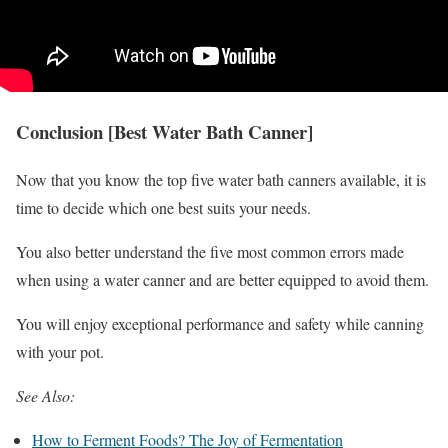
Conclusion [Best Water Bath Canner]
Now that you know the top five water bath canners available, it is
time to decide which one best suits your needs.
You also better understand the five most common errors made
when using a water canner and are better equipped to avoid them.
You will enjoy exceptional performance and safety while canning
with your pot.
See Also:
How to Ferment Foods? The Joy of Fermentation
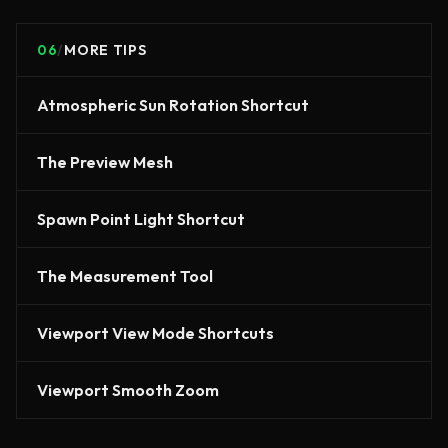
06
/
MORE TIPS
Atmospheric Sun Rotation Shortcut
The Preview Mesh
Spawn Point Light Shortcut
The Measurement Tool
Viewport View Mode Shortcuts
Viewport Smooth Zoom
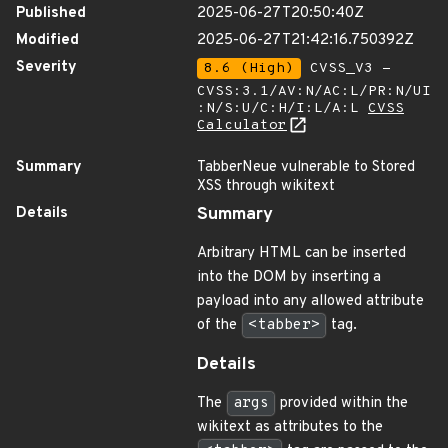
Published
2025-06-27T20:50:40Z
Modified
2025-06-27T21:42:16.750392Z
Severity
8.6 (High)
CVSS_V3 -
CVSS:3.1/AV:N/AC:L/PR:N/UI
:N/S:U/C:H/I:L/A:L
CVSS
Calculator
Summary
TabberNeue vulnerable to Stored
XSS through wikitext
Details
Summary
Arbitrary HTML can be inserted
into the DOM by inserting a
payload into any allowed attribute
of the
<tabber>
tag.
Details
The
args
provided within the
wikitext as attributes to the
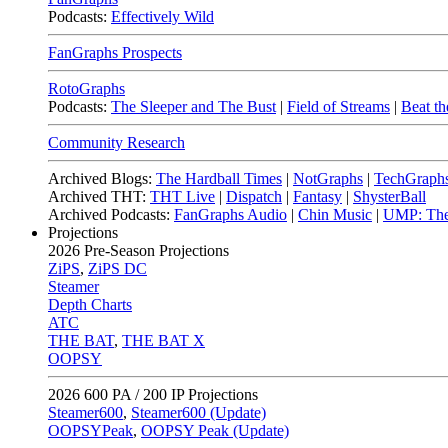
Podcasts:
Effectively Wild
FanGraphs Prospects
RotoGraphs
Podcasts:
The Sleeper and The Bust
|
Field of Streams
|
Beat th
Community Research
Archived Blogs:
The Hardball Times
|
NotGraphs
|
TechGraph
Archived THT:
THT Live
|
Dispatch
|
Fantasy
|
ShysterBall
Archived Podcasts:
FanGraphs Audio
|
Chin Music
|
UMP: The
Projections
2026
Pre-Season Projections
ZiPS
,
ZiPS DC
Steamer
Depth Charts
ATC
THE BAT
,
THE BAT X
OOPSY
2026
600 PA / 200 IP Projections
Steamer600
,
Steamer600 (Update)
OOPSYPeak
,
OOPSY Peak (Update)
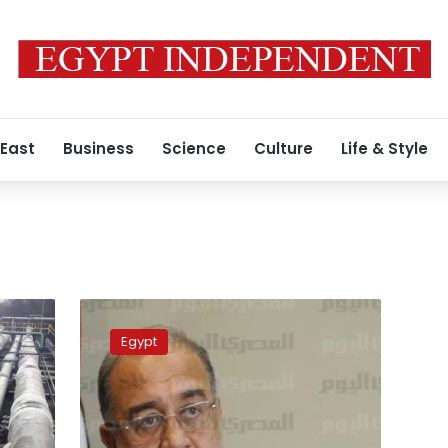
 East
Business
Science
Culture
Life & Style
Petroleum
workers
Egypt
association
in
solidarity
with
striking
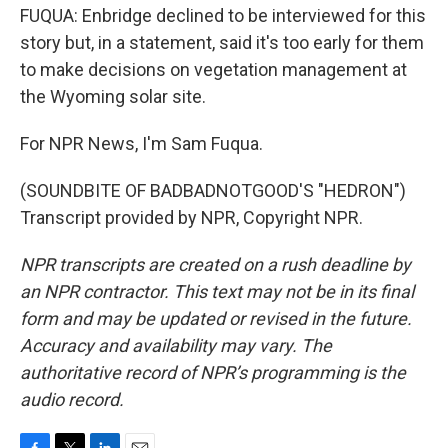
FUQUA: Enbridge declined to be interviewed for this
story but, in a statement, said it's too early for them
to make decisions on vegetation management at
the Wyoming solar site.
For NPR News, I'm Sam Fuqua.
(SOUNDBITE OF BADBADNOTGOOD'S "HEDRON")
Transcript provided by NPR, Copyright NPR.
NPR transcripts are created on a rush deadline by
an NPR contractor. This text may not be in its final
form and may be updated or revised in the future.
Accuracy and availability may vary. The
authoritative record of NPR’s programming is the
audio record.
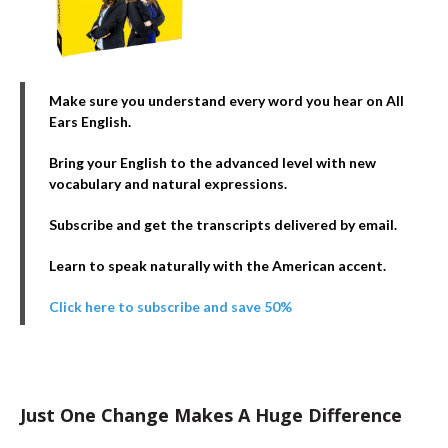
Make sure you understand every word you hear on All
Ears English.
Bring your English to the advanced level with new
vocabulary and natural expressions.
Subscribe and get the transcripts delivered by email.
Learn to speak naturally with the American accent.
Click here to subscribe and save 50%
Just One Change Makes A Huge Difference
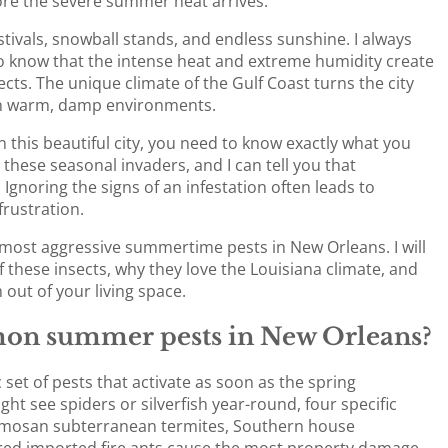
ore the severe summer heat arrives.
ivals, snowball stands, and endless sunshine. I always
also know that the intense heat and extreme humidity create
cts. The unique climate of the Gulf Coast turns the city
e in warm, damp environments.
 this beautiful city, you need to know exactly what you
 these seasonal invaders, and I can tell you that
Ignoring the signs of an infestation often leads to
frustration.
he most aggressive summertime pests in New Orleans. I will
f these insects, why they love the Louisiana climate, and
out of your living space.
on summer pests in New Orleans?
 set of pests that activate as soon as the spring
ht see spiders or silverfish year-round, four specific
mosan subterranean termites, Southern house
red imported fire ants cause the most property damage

* * * * * * * * *

Update the entries above by replacing every "Summary" with "Overview" and leaving all other text as it is. Omit the pictures from your answer.

Conclusion [Best Water Bath Canner]
Now that you know the top five water bath canners available, it is
time to decide which one best suits your needs.
You also better understand the five most common errors made
when using a water canner and are better equipped to avoid them.
You will enjoy exceptional performance and safety while canning
with your pot.
See Also:
How to Ferment Foods? The Joy of Fermentation
06
/
MORE TIPS
Atmospheric Sun Rotation Shortcut
The Preview Mesh
Spawn Point Light Shortcut
The Measurement Tool
Viewport View Mode Shortcuts
Viewport Smooth Zoom
Published
2025-06-27T20:50:40Z
Modified
2025-06-27T21:42:16.750392Z
Severity
8.6 (High)
CVSS_V3 -
CVSS:3.1/AV:N/AC:L/PR:N/UI
:N/S:U/C:H/I:L/A:L
CVSS
Calculator
Overview
TabberNeue vulnerable to Stored
XSS through wikitext
Details
Overview
Arbitrary HTML can be inserted
into the DOM by inserting a
payload into any allowed attribute
of the
<tabber>
tag.
Details
The
args
provided within the
wikitext as attributes to the
Podcasts:
Effectively Wild
FanGraphs Prospects
RotoGraphs
Podcasts:
The Sleeper and The Bust
|
Field of Streams
|
Beat th
Community Research
Archived Blogs:
The Hardball Times
|
NotGraphs
|
TechGraph
Archived THT:
THT Live
|
Dispatch
|
Fantasy
|
ShysterBall
Archived Podcasts:
FanGraphs Audio
|
Chin Music
|
UMP: The
Projections
2026
Pre-Season Projections
ZiPS
,
ZiPS DC
Steamer
Depth Charts
ATC
THE BAT
,
THE BAT X
OOPSY
2026
600 PA / 200 IP Projections
Steamer600
,
Steamer600 (Update)
OOPSYPeak
,
OOPSY Peak (Update)
 East
Business
Science
Culture
Life & Style
Petroleum
workers
Egypt
association
in
solidarity
with
striking
FUQUA: Enbridge declined to be interviewed for this
story but, in a statement, said it's too early for them
to make decisions on vegetation management at
the Wyoming solar site.
For NPR News, I'm Sam Fuqua.
(SOUNDBITE OF BADBADNOTGOOD'S "HEDRON")
Transcript provided by NPR, Copyright NPR.
NPR transcripts are created on a rush deadline by
an NPR contractor. This text may not be in its final
form and may be updated or revised in the future.
Accuracy and availability may vary. The
authoritative record of NPR’s programming is the
audio record.
Make sure you understand every word you hear on All
Ears English.
Bring your English to the advanced level with new
vocabulary and natural expressions.
Subscribe and get the transcripts delivered by email.
Learn to speak naturally with the American accent.
Click here to subscribe and save 50%
Just One Change Makes A Huge Difference
ore the severe summer heat arrives.
ivals, snowball stands, and endless sunshine. I always
also know that the intense heat and extreme humidity create
cts. The unique climate of the Gulf Coast turns the city
e in warm, damp environments.
 this beautiful city, you need to know exactly what you
 these seasonal invaders, and I can tell you that
Ignoring the signs of an infestation often leads to
frustration.
he most aggressive summertime pests in New Orleans. I will
f these insects, why they love the Louisiana climate, and
out of your living space.
on summer pests in New Orleans?
 set of pests that activate as soon as the spring
ht see spiders or silverfish year-round, four specific
mosan subterranean termites, Southern house
red imported fire ants cause the most property damage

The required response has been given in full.